Africa Tech Trends is a new fortnightly column by Tom Jackson focusing on the most important developments in Africa’s technology industry and examining how technology is disrupting the way business is being done on the continent.
Unexpected players entering the telecoms space
South African fashion chain Mr Price recently launched a mobile virtual network operator (MVNO), becoming the first retailer in the country to do so. Essentially a MVNO offers mobile communication services without owning its own network infrastructure. MVNOs typically use the network infrastructure of an existing mobile operator to provide services to consumers under their own brands. Mr Price’s offering will piggyback on Cell C’s network.
MVNOs have yet to take off in Africa as they have done elsewhere in the world, but there is a slow movement towards adoption.
In Kenya, MVNO licences have been issued to three firms, one a subsidiary of Equity Bank, the country’s largest financial services provider. The bank plans to use its network to offer mobile banking solutions to customers.
Mobile money keeps growing
The drive towards making mobile money even more accessible is continuing. Interoperability has been an ongoing theme for much of the year, with calls for allowing individuals and businesses to move money to any mobile money account, regardless of what company that account is held with.
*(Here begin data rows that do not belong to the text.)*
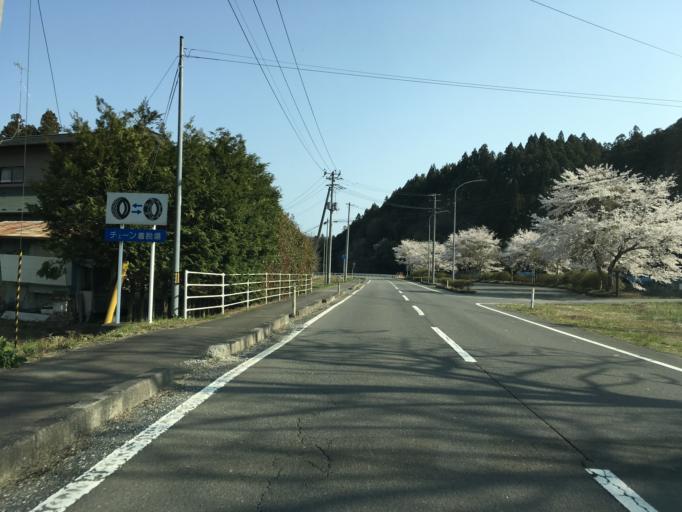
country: JP
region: Iwate
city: Ichinoseki
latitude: 38.7845
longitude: 141.3255
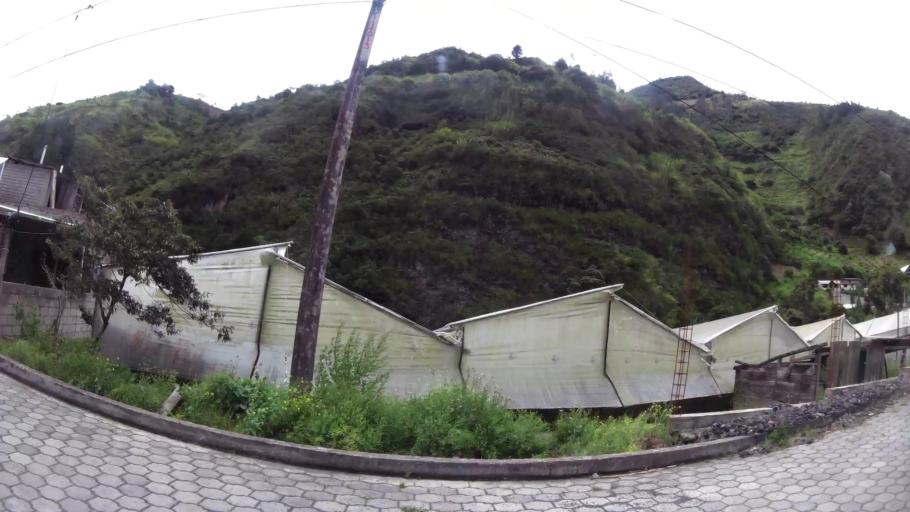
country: EC
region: Tungurahua
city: Banos
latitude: -1.3971
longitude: -78.3942
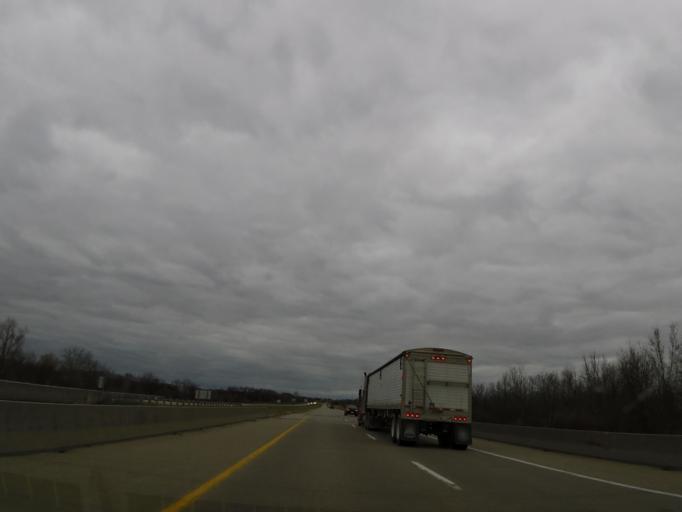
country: US
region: Iowa
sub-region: Johnson County
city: Lone Tree
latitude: 41.4782
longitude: -91.5509
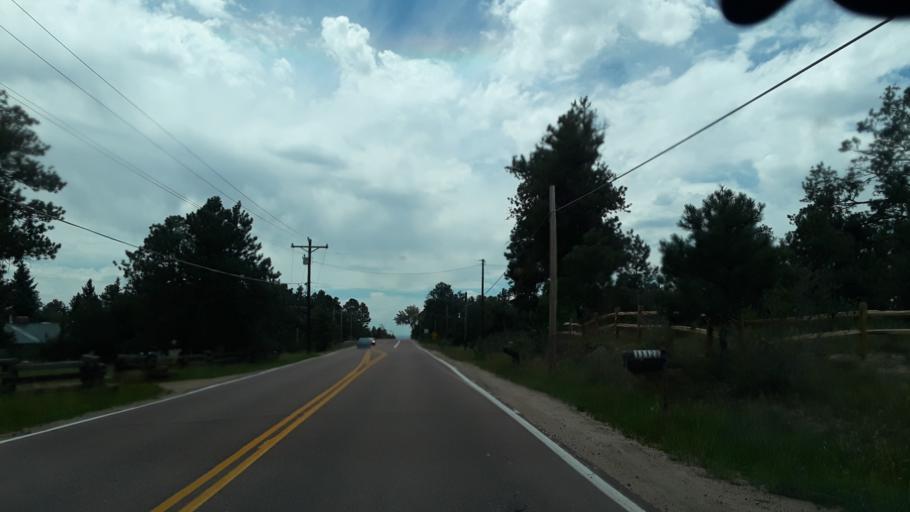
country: US
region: Colorado
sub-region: El Paso County
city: Black Forest
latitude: 38.9925
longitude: -104.7004
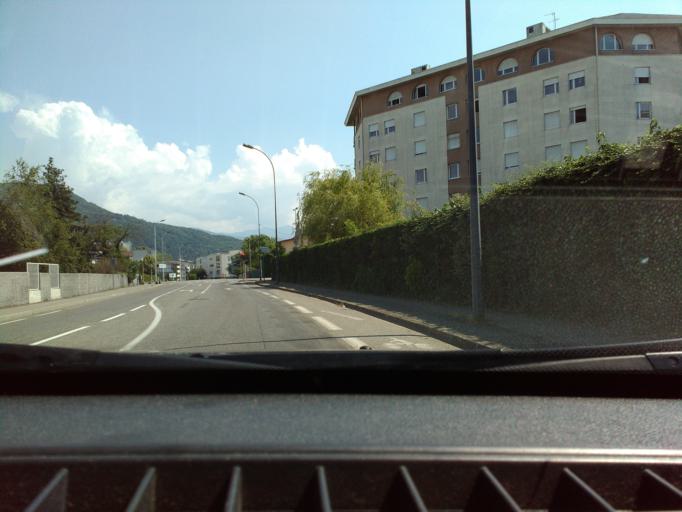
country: FR
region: Rhone-Alpes
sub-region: Departement de l'Isere
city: Saint-Martin-d'Heres
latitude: 45.1773
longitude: 5.7518
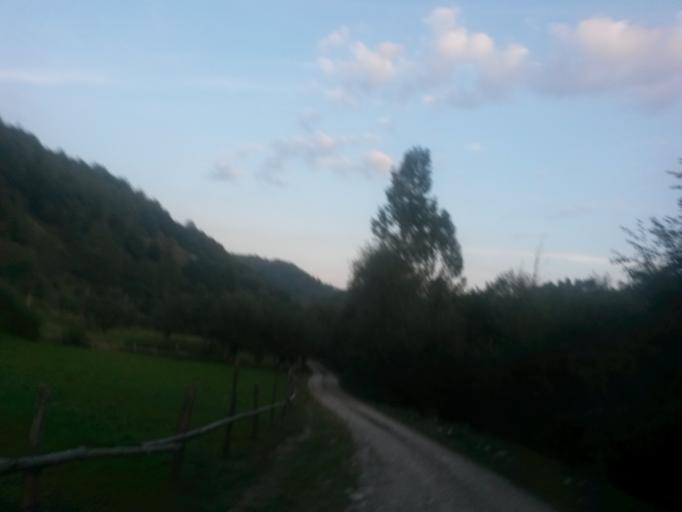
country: RO
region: Alba
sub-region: Comuna Ponor
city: Ponor
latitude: 46.3110
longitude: 23.4060
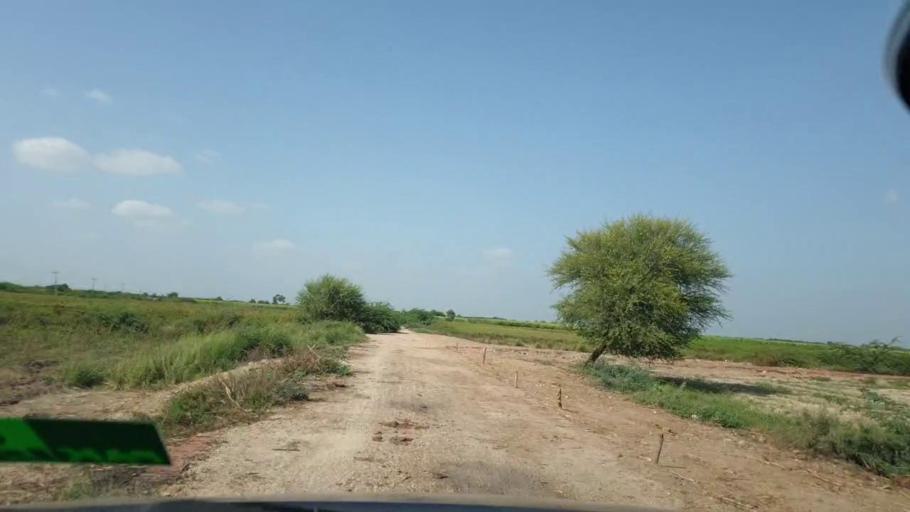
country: PK
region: Sindh
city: Tando Bago
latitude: 24.6860
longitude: 69.2056
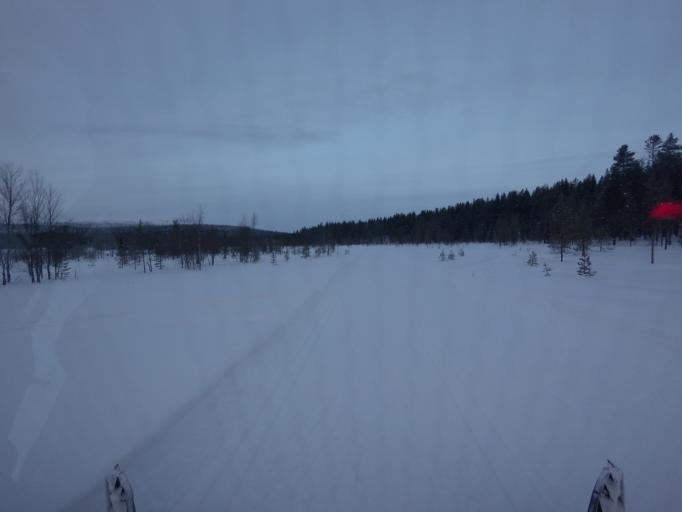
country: FI
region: Lapland
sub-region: Tunturi-Lappi
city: Kolari
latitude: 67.6200
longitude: 24.1376
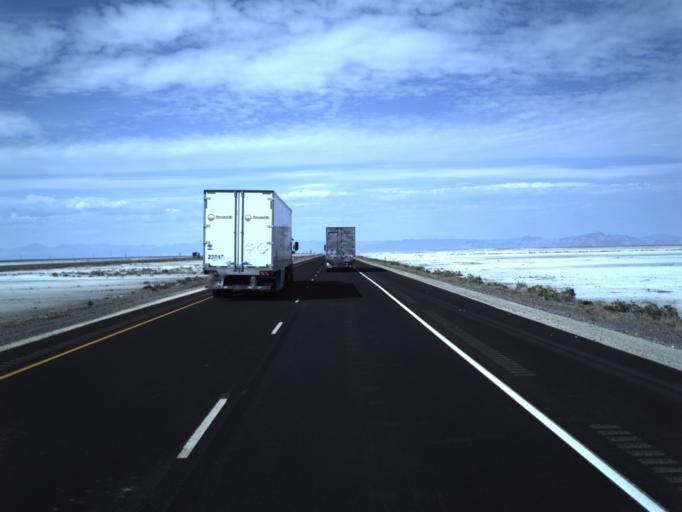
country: US
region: Utah
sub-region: Tooele County
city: Wendover
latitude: 40.7316
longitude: -113.4928
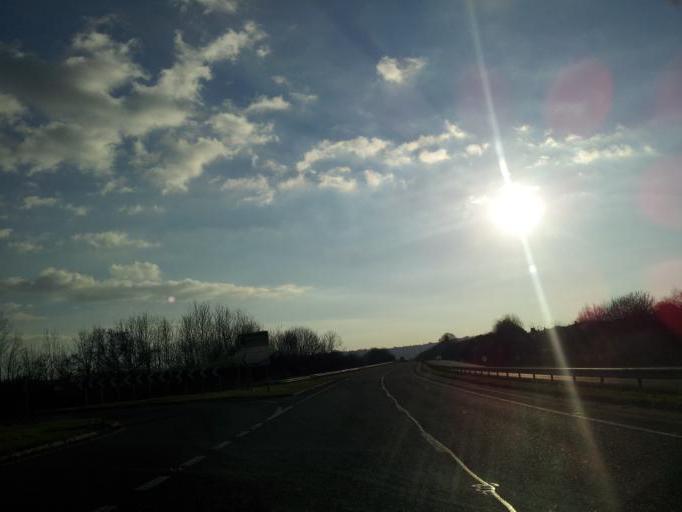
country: GB
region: England
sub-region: Cornwall
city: Launceston
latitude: 50.6453
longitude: -4.3026
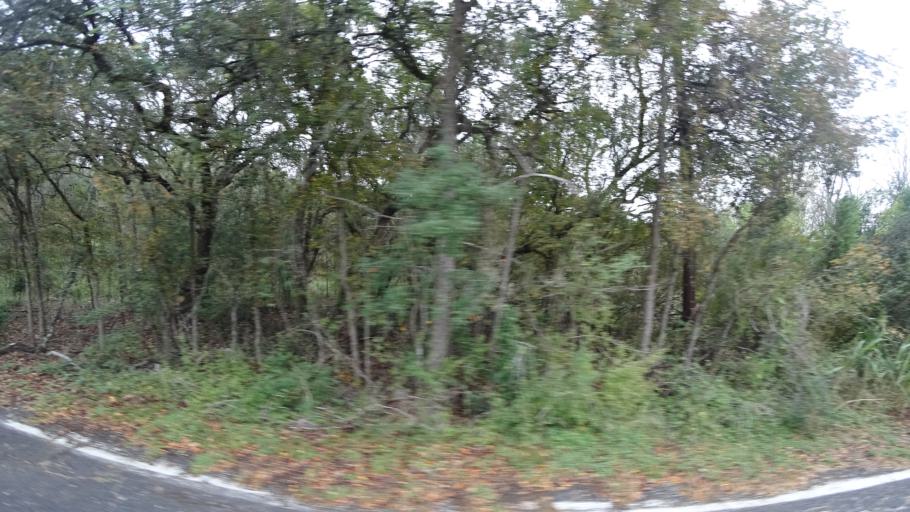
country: US
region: Texas
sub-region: Travis County
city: Barton Creek
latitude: 30.2276
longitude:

Tanzania took the lead on this recently, with mobile money service providers Airtel, Tigo and Zantel partnering for a cross-network transfer service.
In Nigeria, where the uptake of mobile money has been relatively low compared to countries such as Kenya, mobile banking and payments firm eTranzact has invested US$350,000 in the PocketMoni 500 project in Kano and Ogun states, which aims to drive mobile money adoption through the education of both merchants and customers on the benefits of such services.
Mobile money is also making inroads in Sudan, where the Bank of Khartoum and telecoms company Zain has just launched the country’s first mobile money service – Hassa. Customers can make transactions using their phones, Bank of Khartoum ATMs or at Hassa shops. Only 15% of the Sudanese population has access to formal financial services.
Seeing potential in e-commerce
African companies are also betting on mobile to boost the continent’s e-commerce market. Sifiso Dabengwa, CEO of mobile network operator MTN, expects the rise in smartphone adoption to spur online shopping.
MTN last year acquired a 33.3% stake in Africa Internet Holding (AIH) – which owns fast-growing e-commerce platform Jumia – to develop online ventures and benefit from the anticipated consumer boom.
Jumia continued its quick expansion across the continent by launching in Cameroon late last month. Since launching in Nigeria in 2012, Jumia has also rolled out in Ghana, Kenya, Côte d’Ivoire, Morocco, Egypt, Uganda and the United Kingdom (UK).
African connectivity, particularly in rural areas, has been high on the agenda in the last year, with international initiatives such as the Facebook-led Internet.org and the Alliance for Affordable Internet (A4AI) claiming most of the attention. However, more locally, there are other initiatives underway.
iWayAfrica has just launched its fibre connectivity service in Uganda which it said is aimed at meeting the increasing connectivity demands of small businesses. The service has initially been rolled out in Kampala and Entebbe, and connects with another high profile international connectivity project – Google’s Project Link. iWayAfrica managing director Ken Mwai said the service provides access to businesses at a fixed cost, with Google managing the last mile link and ensuring redundancy on its network.
Uganda, which like many other landlocked African countries suffers for inadequate connectivity due to the fact that undersea cables dock at countries with ocean access, has also been the recipient of two points of presence (PoP) facilities from African network service provider SEACOM. Through these connections, Uganda will have more direct and resilient access to international communications interconnection points and the global internet. It is expected that the deployment of the two PoPs will improve internet access for Ugandans by 50%.
Another such connectivity project has been launched in northern Namibia, which is now home to the world’s biggest television white spaces broadband pilot project. Microsoft, through its 4Afrika initiative, has partnered with the MyDigitalBridge Foundation and Adaptrum to test the project, which seeks to utilise unused portions of spectrum in frequency bands to provide wireless broadband services across wide areas at a cheaper price. Microsoft and other partners have rolled out similar projects in countries such as Kenya, Tanzania, Ghana and South Africa.
Tom Jackson is a reporter on technology and business themes across the African continent. He is primarily based out of Nairobi and Cape Town.